Als ich 1992 Russland erreicht hatte, hatte es dort nur Instantkaffee von Nestlé gegeben. Den Russen, diesen Kaffeeliebhabern, mochte ich daher mehr Auswahl bieten. Aufgrund meiner Radtour in Kolumbien pflegte ich noch Kontakte mit Cafeteros. Ich lebte damals in Tatarstan, dort, wo sich auch das Kamas Werk befindet, einst eines der weltweit grössten LKW-Werke. Eine ganze Grossstadt, Nabereshne Tschelny, früher Breschnew, wurde in Rekordzeit mittels LKWs dieses Werkes errichtet.

Ich konnte russischen Geschäftsleuten eine Idee von mir vorstellen.
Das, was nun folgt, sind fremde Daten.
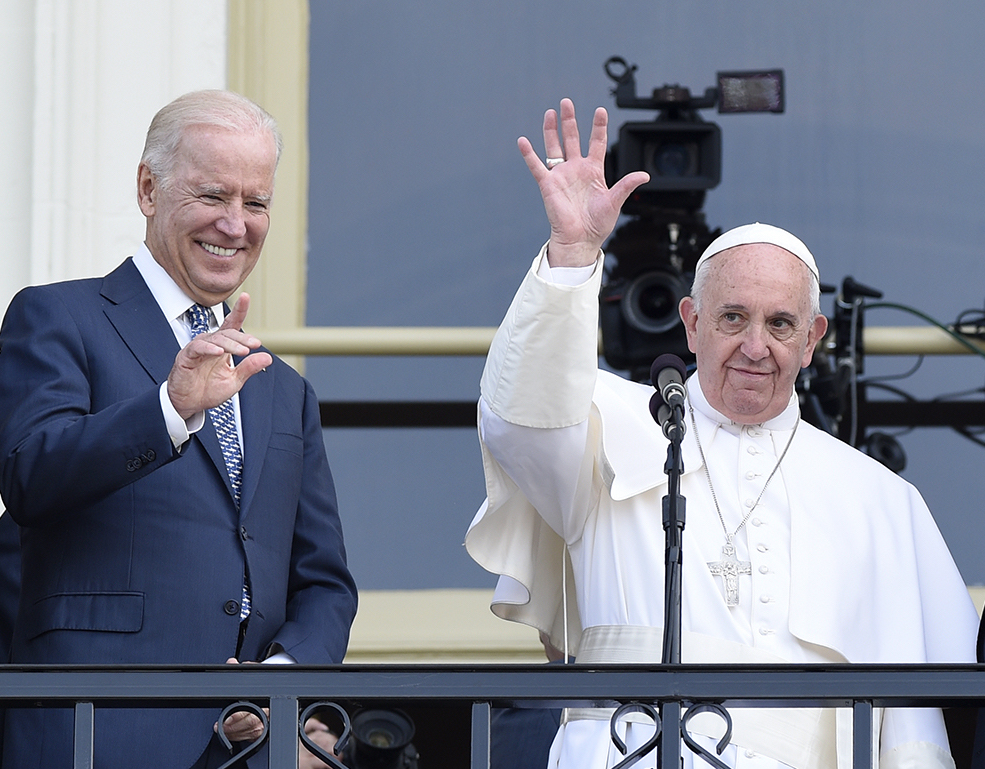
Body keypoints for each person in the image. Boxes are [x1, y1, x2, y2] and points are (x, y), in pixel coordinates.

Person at [465, 98, 979, 769]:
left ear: (813, 338)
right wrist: (571, 255)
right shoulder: (604, 427)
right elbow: (518, 420)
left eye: (780, 323)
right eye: (732, 317)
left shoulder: (880, 501)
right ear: (691, 322)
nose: (755, 346)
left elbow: (913, 726)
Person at [0, 89, 358, 769]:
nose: (235, 224)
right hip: (100, 733)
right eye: (213, 196)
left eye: (256, 204)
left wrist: (280, 681)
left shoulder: (282, 387)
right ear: (148, 189)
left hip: (249, 748)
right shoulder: (57, 317)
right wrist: (169, 408)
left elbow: (324, 583)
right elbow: (29, 474)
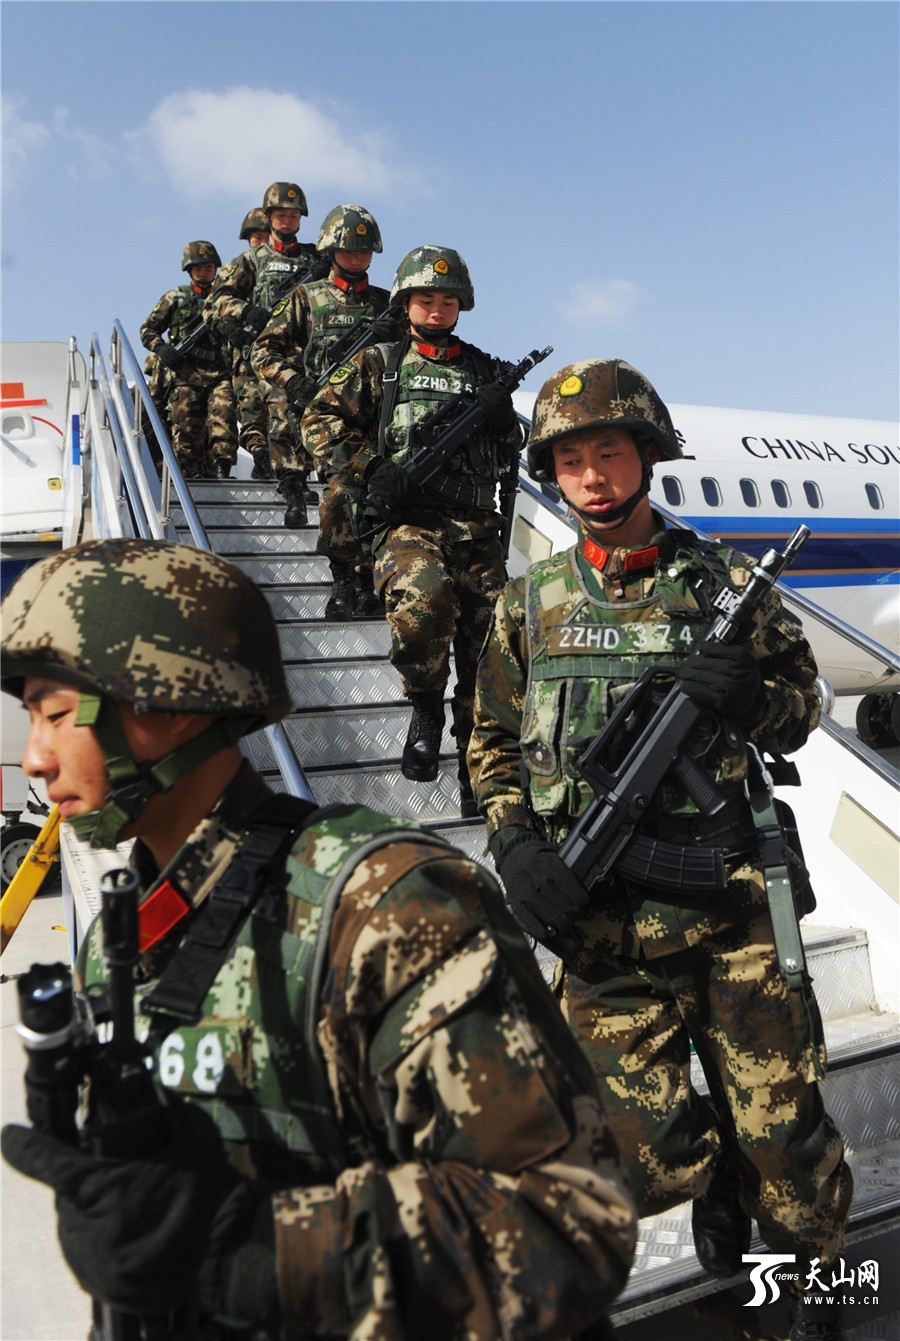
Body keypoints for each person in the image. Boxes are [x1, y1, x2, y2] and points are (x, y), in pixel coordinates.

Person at [0, 536, 637, 1341]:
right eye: (31, 718)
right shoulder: (126, 937)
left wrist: (245, 1248)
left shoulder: (382, 904)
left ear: (171, 702)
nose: (33, 757)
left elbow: (569, 1217)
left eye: (58, 715)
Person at [467, 359, 853, 1341]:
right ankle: (724, 1170)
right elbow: (493, 743)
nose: (591, 477)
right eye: (569, 461)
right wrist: (514, 845)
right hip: (607, 942)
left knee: (792, 1152)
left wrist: (749, 700)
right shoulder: (529, 605)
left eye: (608, 452)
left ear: (646, 458)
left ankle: (805, 1299)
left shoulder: (723, 583)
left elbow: (800, 715)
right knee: (628, 1163)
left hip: (735, 922)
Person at [302, 245, 524, 815]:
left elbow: (507, 451)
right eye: (427, 299)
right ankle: (425, 705)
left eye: (448, 301)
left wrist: (504, 421)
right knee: (424, 601)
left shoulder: (481, 370)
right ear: (406, 301)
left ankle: (479, 768)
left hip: (476, 528)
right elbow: (318, 420)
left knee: (491, 652)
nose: (437, 309)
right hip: (409, 525)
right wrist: (371, 469)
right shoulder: (381, 363)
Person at [253, 204, 401, 618]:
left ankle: (369, 582)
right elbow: (263, 349)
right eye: (348, 250)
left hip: (375, 420)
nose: (356, 258)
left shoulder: (385, 305)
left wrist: (399, 339)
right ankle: (343, 582)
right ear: (331, 250)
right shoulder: (307, 297)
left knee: (370, 501)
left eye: (364, 251)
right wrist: (293, 381)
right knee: (337, 500)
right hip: (325, 418)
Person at [204, 182, 329, 521]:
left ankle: (301, 477)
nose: (287, 220)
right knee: (280, 414)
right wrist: (247, 313)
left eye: (293, 215)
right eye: (280, 214)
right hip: (271, 354)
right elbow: (219, 299)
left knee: (312, 417)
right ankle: (292, 486)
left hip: (313, 354)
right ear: (269, 217)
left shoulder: (315, 258)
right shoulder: (252, 258)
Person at [139, 241, 237, 480]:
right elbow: (148, 329)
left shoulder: (225, 299)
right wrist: (162, 349)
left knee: (223, 418)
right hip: (185, 376)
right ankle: (188, 479)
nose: (204, 273)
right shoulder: (175, 298)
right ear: (189, 271)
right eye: (198, 269)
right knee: (186, 432)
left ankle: (224, 468)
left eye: (208, 268)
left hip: (219, 374)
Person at [233, 207, 275, 479]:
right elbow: (217, 306)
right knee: (251, 414)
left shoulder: (287, 265)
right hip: (247, 355)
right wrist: (235, 324)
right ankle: (261, 458)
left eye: (264, 235)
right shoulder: (243, 266)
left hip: (280, 354)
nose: (260, 242)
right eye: (255, 237)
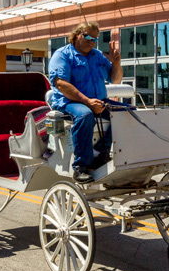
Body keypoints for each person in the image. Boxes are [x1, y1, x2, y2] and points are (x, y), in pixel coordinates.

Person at [47, 22, 123, 183]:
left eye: (95, 38)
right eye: (88, 36)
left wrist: (116, 63)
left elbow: (115, 79)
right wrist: (87, 101)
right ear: (76, 35)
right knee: (85, 115)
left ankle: (101, 154)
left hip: (98, 101)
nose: (91, 41)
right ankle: (81, 166)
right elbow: (61, 84)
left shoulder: (98, 56)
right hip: (69, 102)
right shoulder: (62, 55)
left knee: (127, 112)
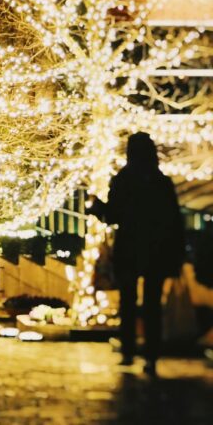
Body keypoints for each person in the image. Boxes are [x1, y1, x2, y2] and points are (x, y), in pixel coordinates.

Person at [88, 132, 185, 376]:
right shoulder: (161, 181)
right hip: (157, 250)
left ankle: (129, 350)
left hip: (130, 247)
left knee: (128, 300)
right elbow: (174, 219)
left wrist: (97, 207)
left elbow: (113, 216)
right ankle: (151, 355)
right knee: (152, 303)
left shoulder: (124, 179)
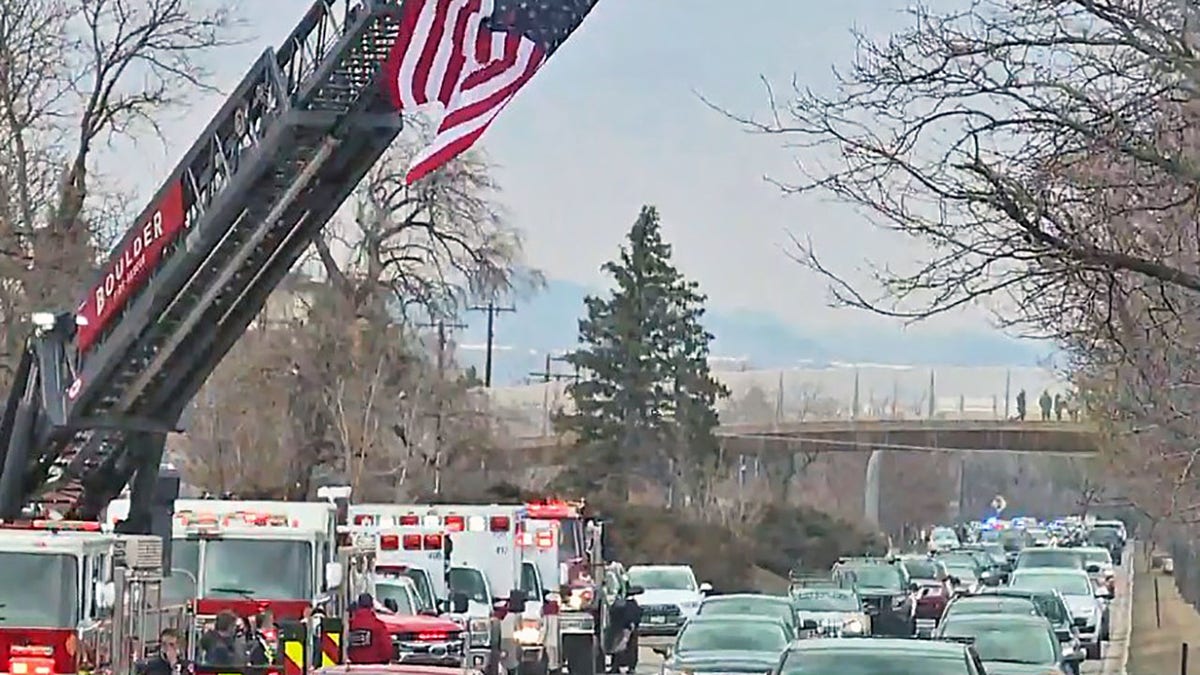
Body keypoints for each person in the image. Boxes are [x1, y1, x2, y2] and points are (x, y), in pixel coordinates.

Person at [347, 593, 393, 664]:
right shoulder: (378, 626)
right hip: (375, 667)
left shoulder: (352, 625)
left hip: (356, 667)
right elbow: (386, 649)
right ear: (372, 607)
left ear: (358, 606)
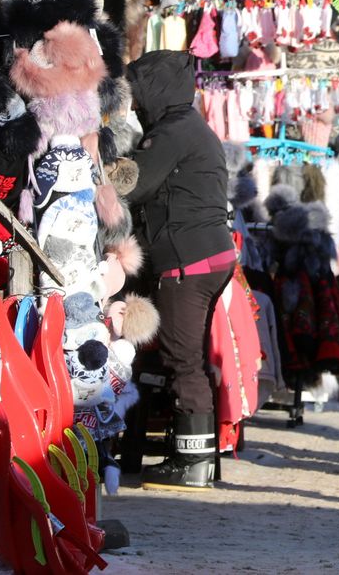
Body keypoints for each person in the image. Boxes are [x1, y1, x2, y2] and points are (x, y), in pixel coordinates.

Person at [124, 51, 236, 490]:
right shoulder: (188, 126)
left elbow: (134, 185)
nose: (132, 103)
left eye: (135, 92)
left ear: (153, 89)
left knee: (181, 359)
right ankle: (196, 456)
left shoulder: (173, 132)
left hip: (188, 261)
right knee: (189, 357)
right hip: (207, 256)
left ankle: (191, 464)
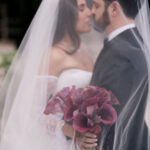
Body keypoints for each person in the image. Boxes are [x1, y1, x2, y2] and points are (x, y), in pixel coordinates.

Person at [0, 0, 97, 149]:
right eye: (82, 8)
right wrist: (72, 131)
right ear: (66, 16)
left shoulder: (82, 49)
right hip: (60, 140)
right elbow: (35, 110)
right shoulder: (53, 56)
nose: (90, 13)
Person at [79, 0, 150, 150]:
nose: (92, 12)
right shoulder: (133, 44)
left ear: (114, 8)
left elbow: (112, 119)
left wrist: (85, 138)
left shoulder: (120, 53)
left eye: (97, 6)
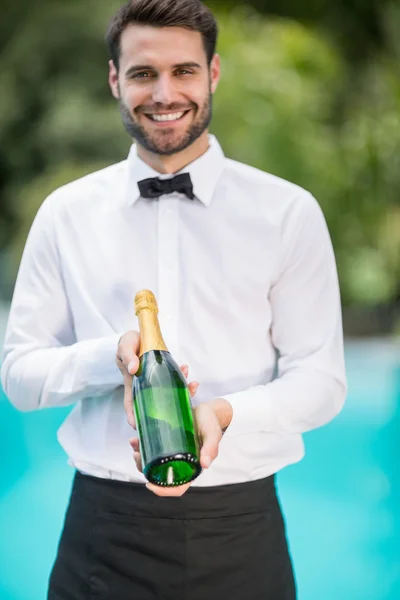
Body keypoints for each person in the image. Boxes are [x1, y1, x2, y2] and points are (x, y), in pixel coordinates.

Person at [1, 0, 347, 598]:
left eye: (183, 71)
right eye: (142, 73)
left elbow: (322, 381)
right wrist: (108, 357)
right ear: (115, 80)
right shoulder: (65, 214)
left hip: (242, 532)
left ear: (213, 73)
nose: (164, 92)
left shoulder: (288, 213)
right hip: (102, 536)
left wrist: (223, 414)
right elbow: (19, 378)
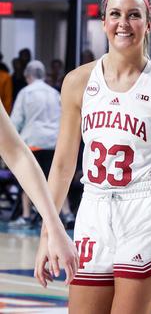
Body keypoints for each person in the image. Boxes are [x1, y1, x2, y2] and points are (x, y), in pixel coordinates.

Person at [32, 0, 151, 313]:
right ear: (103, 22)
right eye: (115, 14)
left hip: (146, 210)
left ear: (148, 24)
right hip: (93, 207)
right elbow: (61, 166)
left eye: (134, 15)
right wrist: (49, 233)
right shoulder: (77, 82)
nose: (123, 23)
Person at [0, 82, 78, 288]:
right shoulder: (52, 93)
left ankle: (33, 215)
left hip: (37, 143)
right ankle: (55, 214)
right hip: (48, 142)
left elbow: (16, 153)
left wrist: (53, 228)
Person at [9, 60, 75, 229]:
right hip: (53, 143)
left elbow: (16, 121)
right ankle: (66, 213)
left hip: (33, 143)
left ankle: (26, 215)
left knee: (28, 178)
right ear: (43, 75)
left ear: (27, 75)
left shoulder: (25, 93)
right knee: (56, 178)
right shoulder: (54, 93)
Relativ bald erhielt ich eine Option auf 1000 LKWs, die noch nicht ausgeliefert waren, gegen eine bestimmte Menge von kolumbianischem Kaffee austauschen zu lassen. Nun fehlte nur noch das Einverständnis der kolumbianischen Seite. Dessen Interesse daran zeigte sich allerdings nicht sonderlich hoch. In Kolumbien sah man es schliesslich auch als besser an, US-Dollar durch Geschäfte zu erhalten als LKWs aus Russland. Irgendwann fiel auch die Entscheidung: die Totalkosten wären zu hoch ausgefallen, dies vor allem anhand dessen, dass die Kamas-LKWs Spritfresser sind.

Es war auch mein Versäumnis, hatte ich doch alles lediglich schriftlich, also ohne ein Treffen, organisiert. In Kolumbien fehlten ausserdem jegliche Cafetero, die sich mit Herzblut für meine Idee eingesetzt hätten. Das Werk Kamas besteht heute noch, allerdings in Form eines kleinen Produktionsbetriebs aber mit durchaus modernen Produkten. Einige westliche Firmen investierten auch darin.